Print the lines below from the one containing "collectors: H. Eggert" through the one containing "locality: St, Louis.", both included, copying each character exactly.

### SUPPLIED ENTRIES
+ + + + +
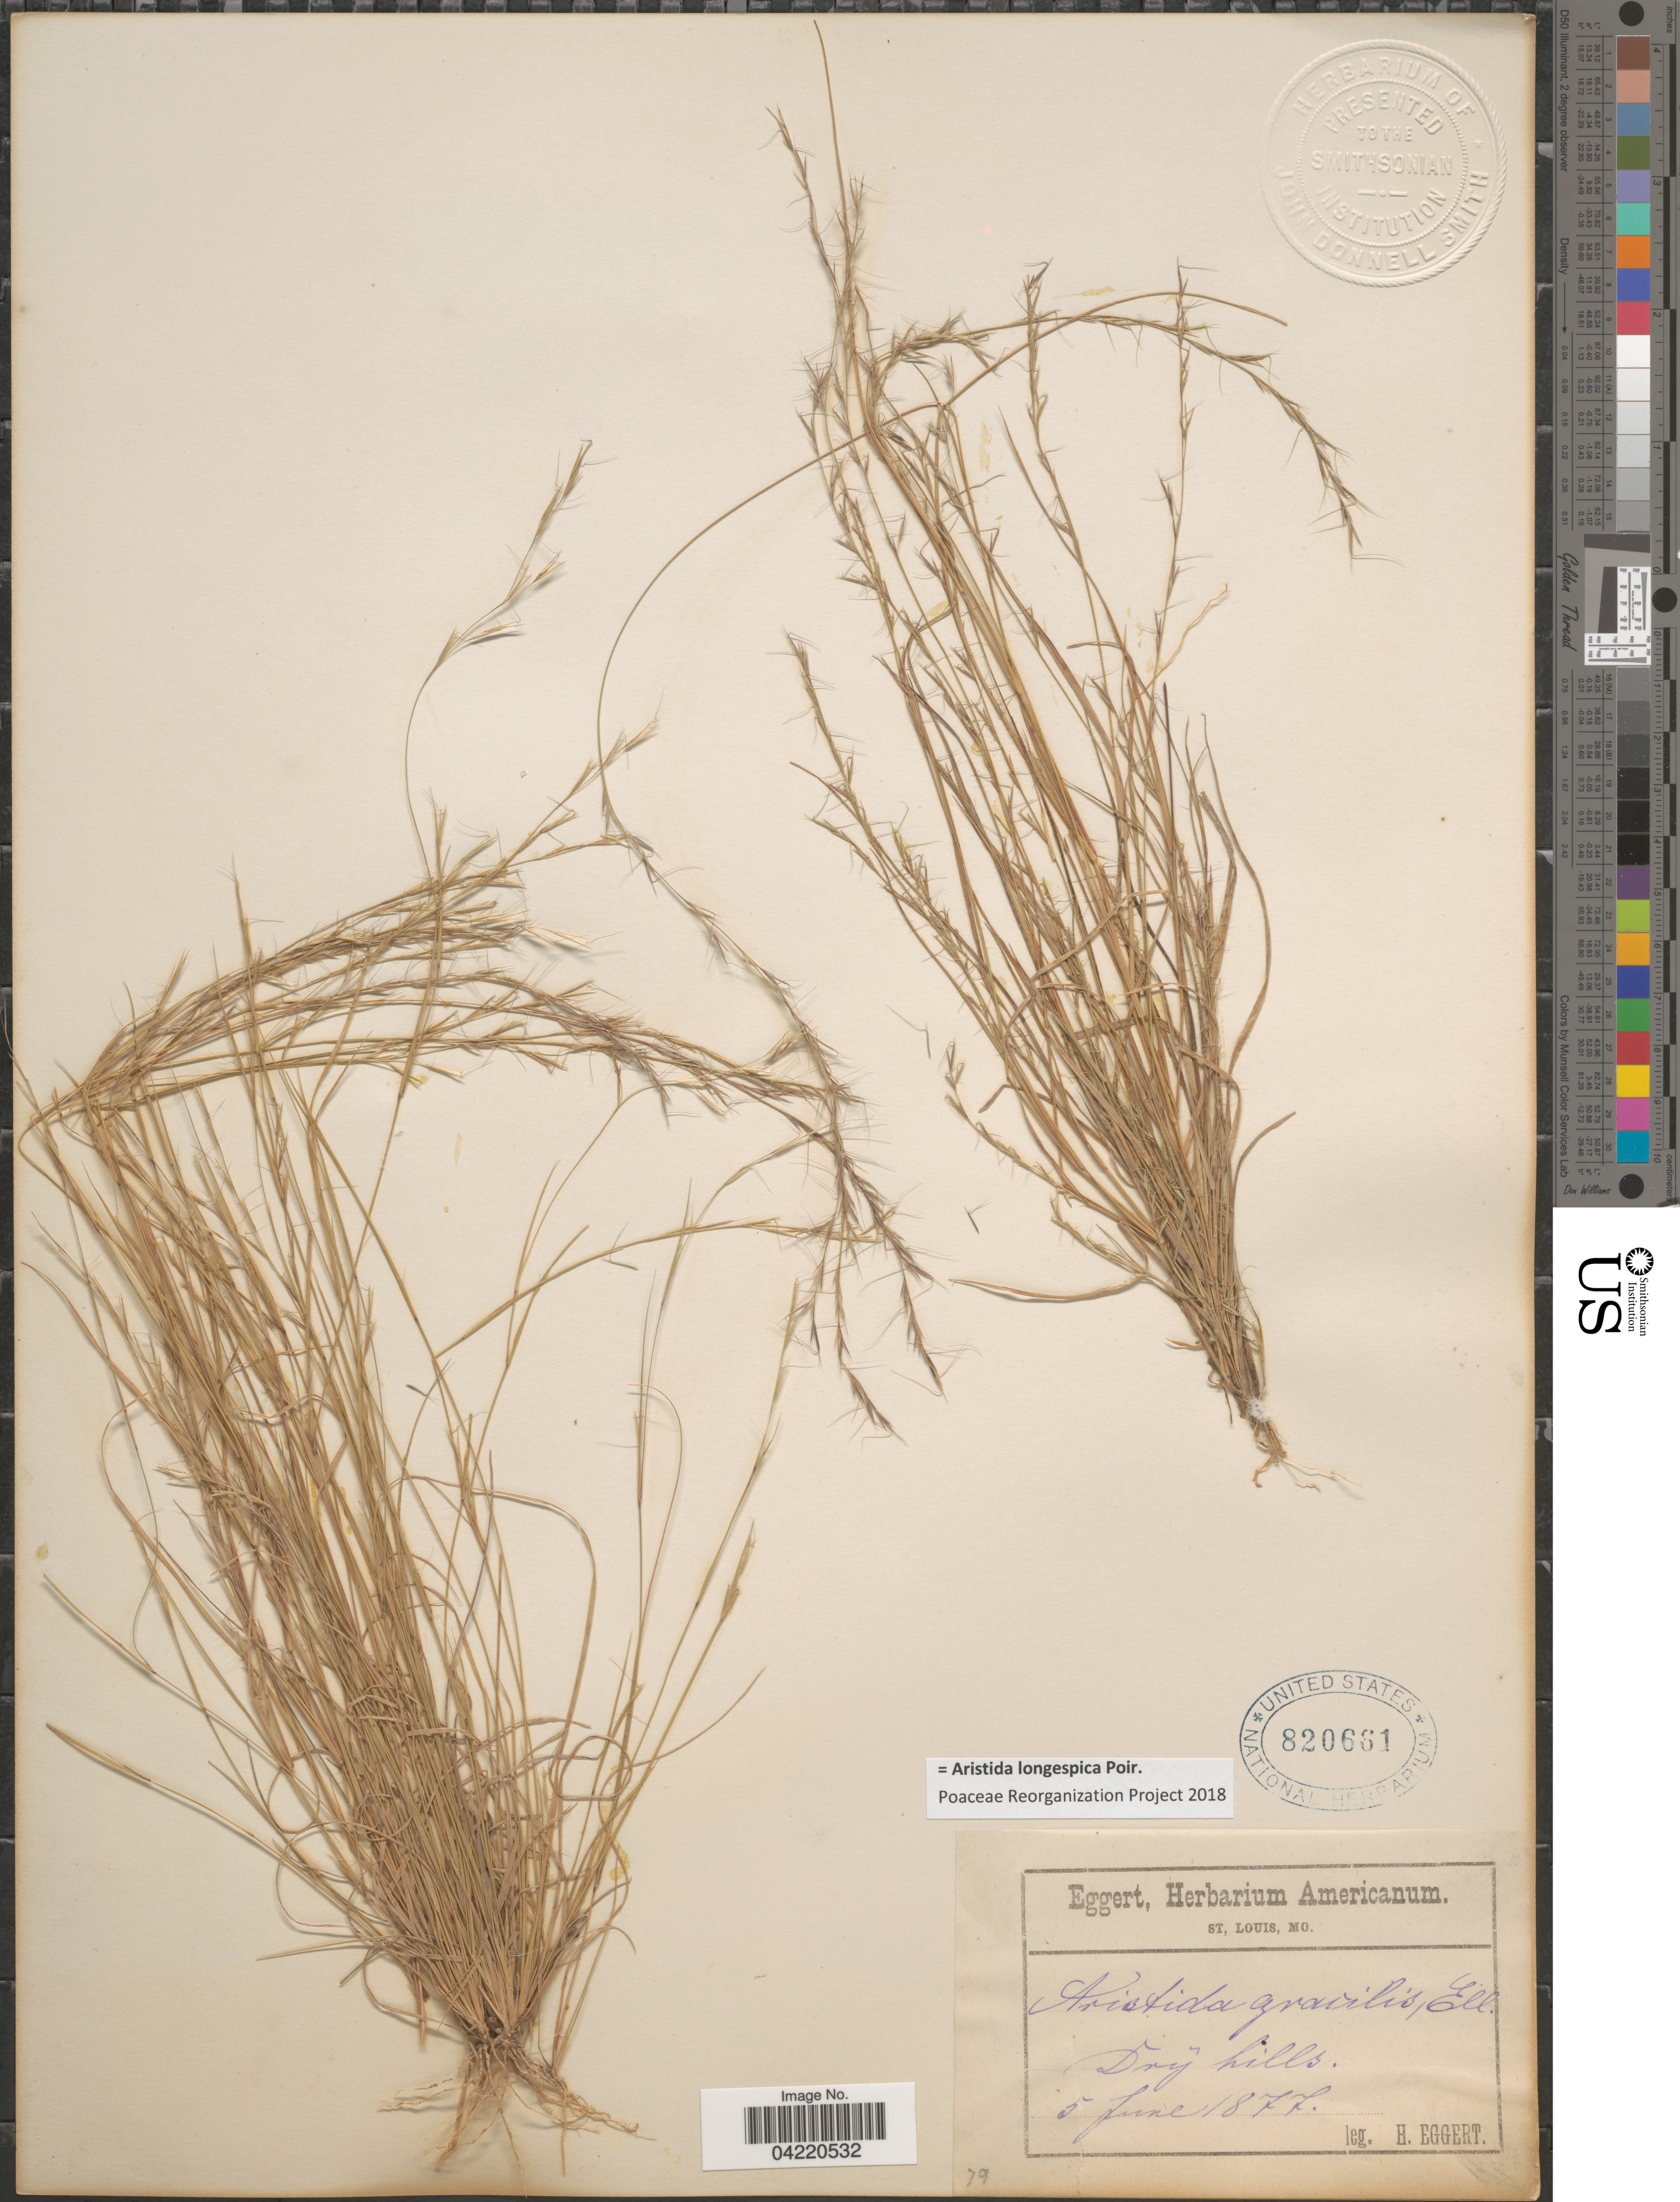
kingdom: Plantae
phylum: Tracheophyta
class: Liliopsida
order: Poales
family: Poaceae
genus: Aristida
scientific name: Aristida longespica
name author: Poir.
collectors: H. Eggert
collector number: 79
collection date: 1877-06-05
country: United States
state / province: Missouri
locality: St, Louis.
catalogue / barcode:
+ + + + +
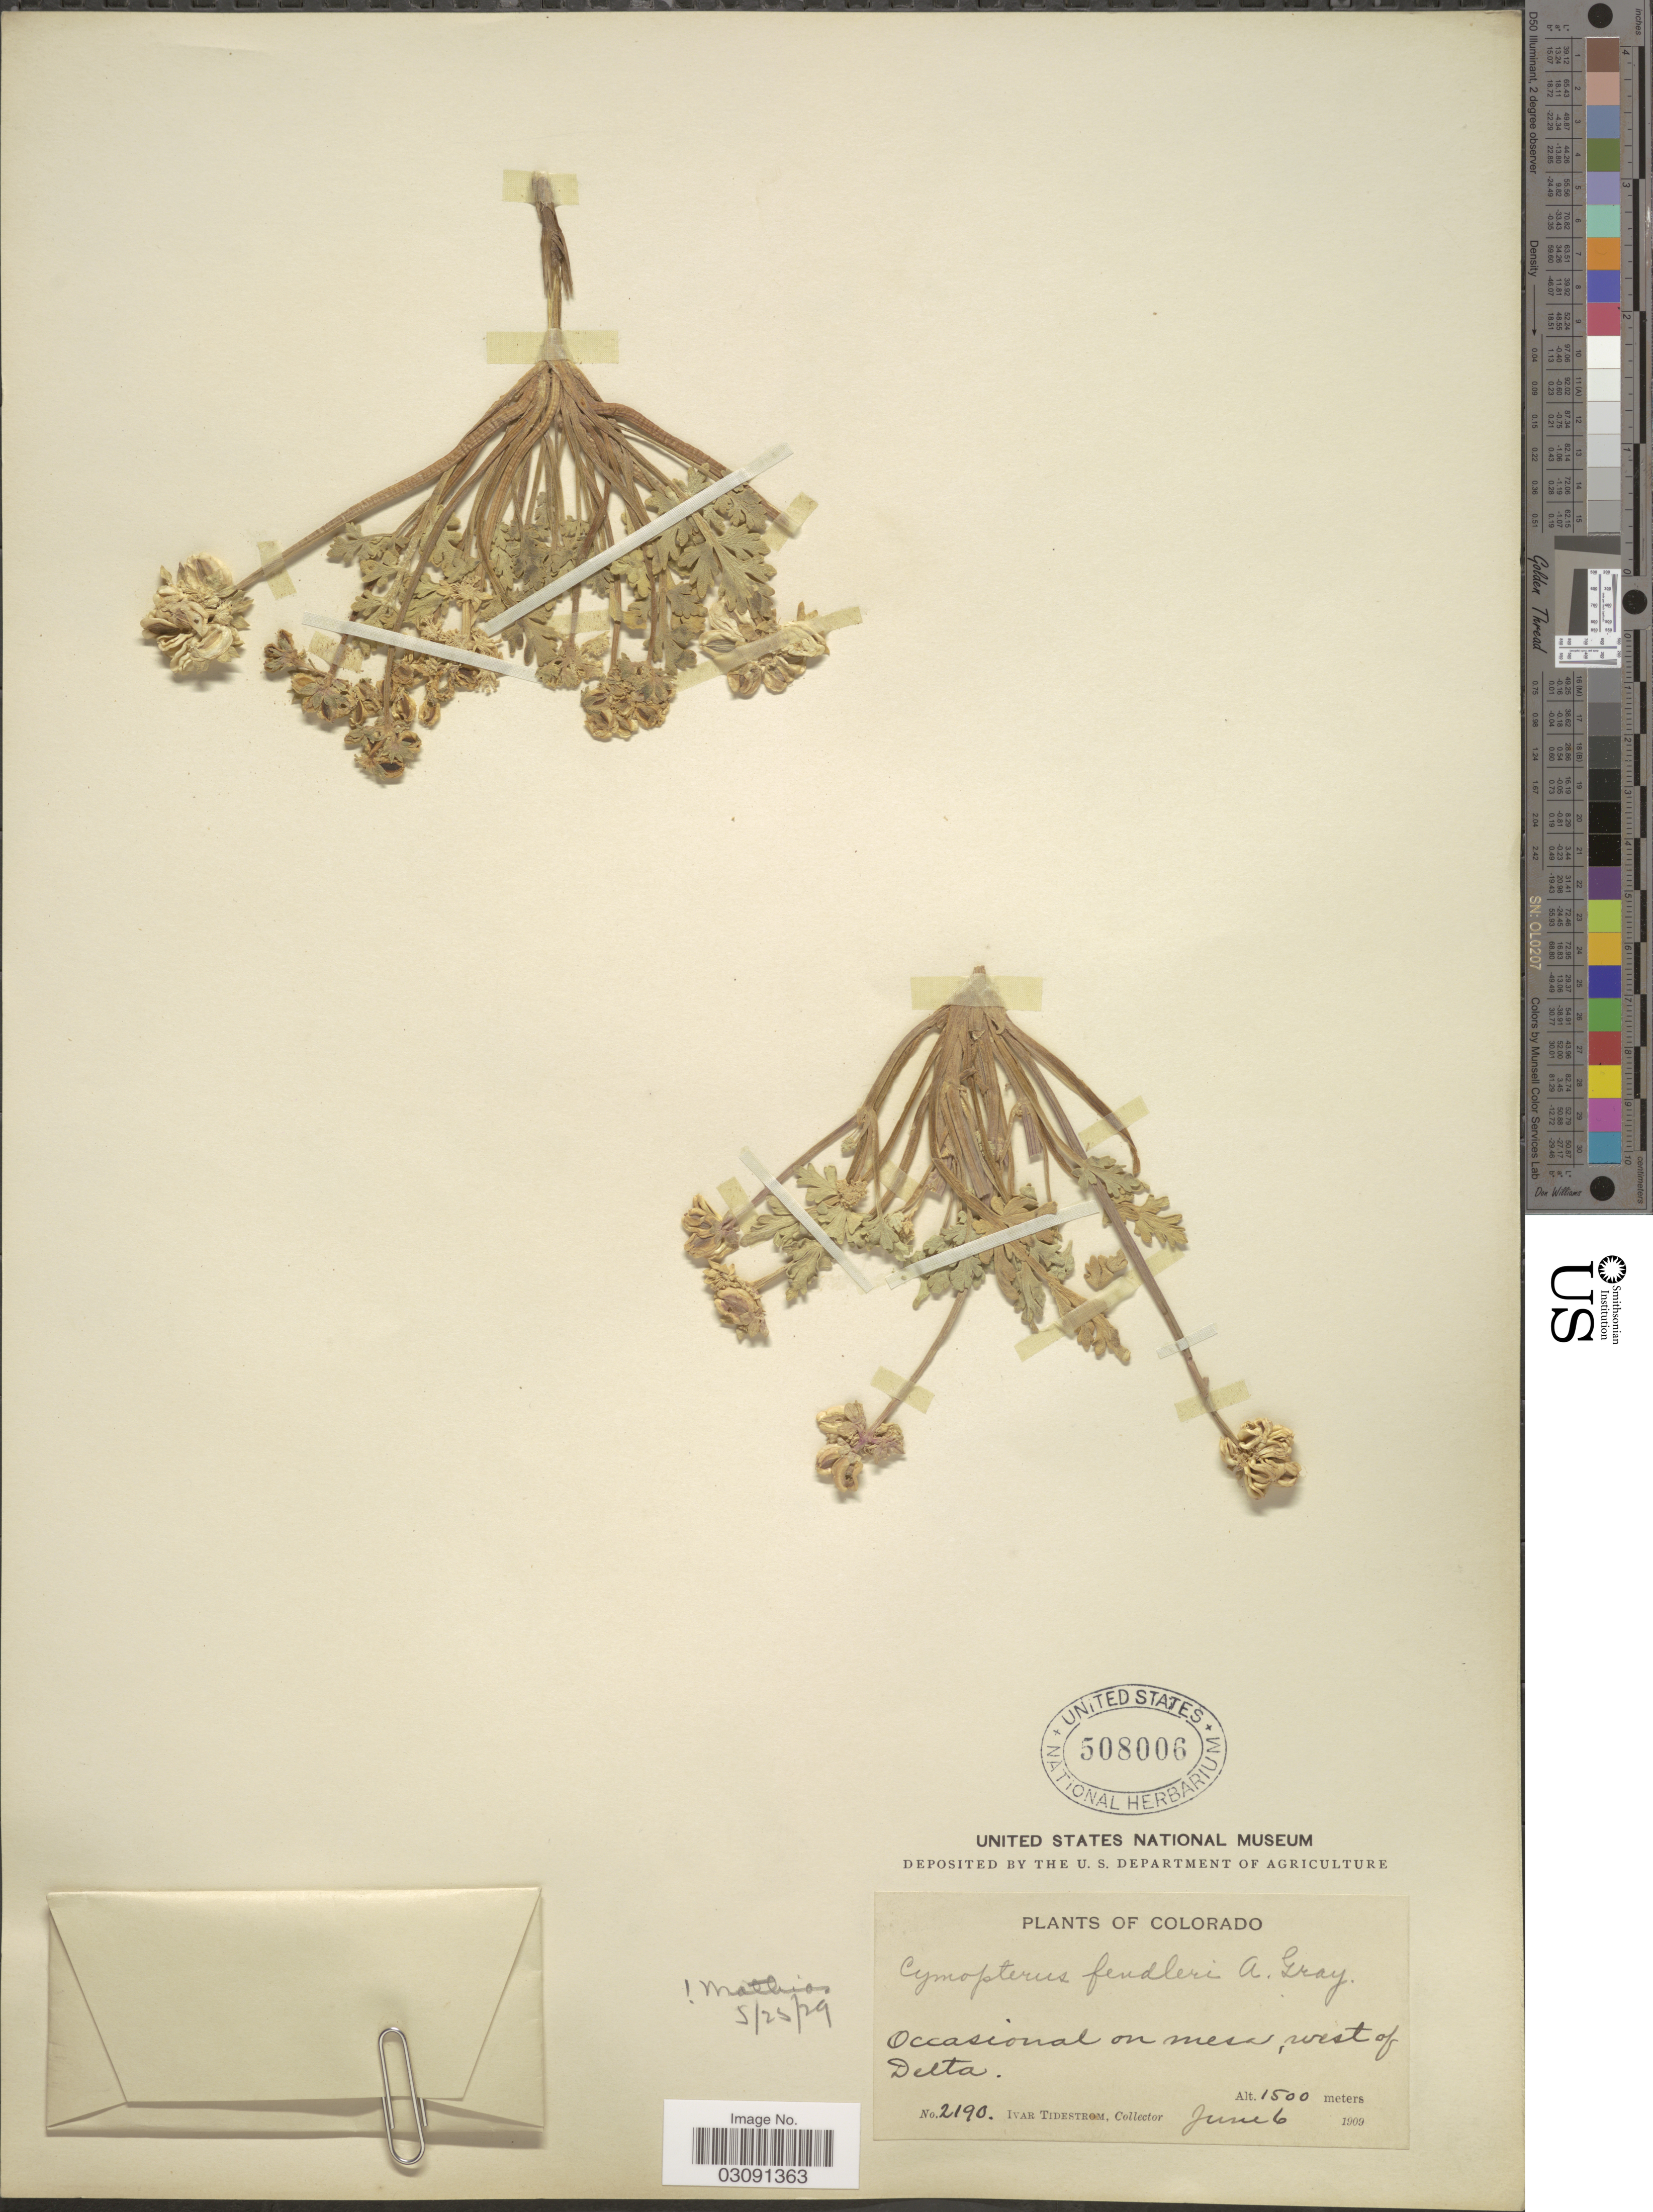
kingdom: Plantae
+ + + + +
### RESPONSE TO THIS EXERCISE
collectors: H. Eggert
collector number: 79
collection date: 1877-06-05
country: United States
state / province: Missouri
locality: St, Louis.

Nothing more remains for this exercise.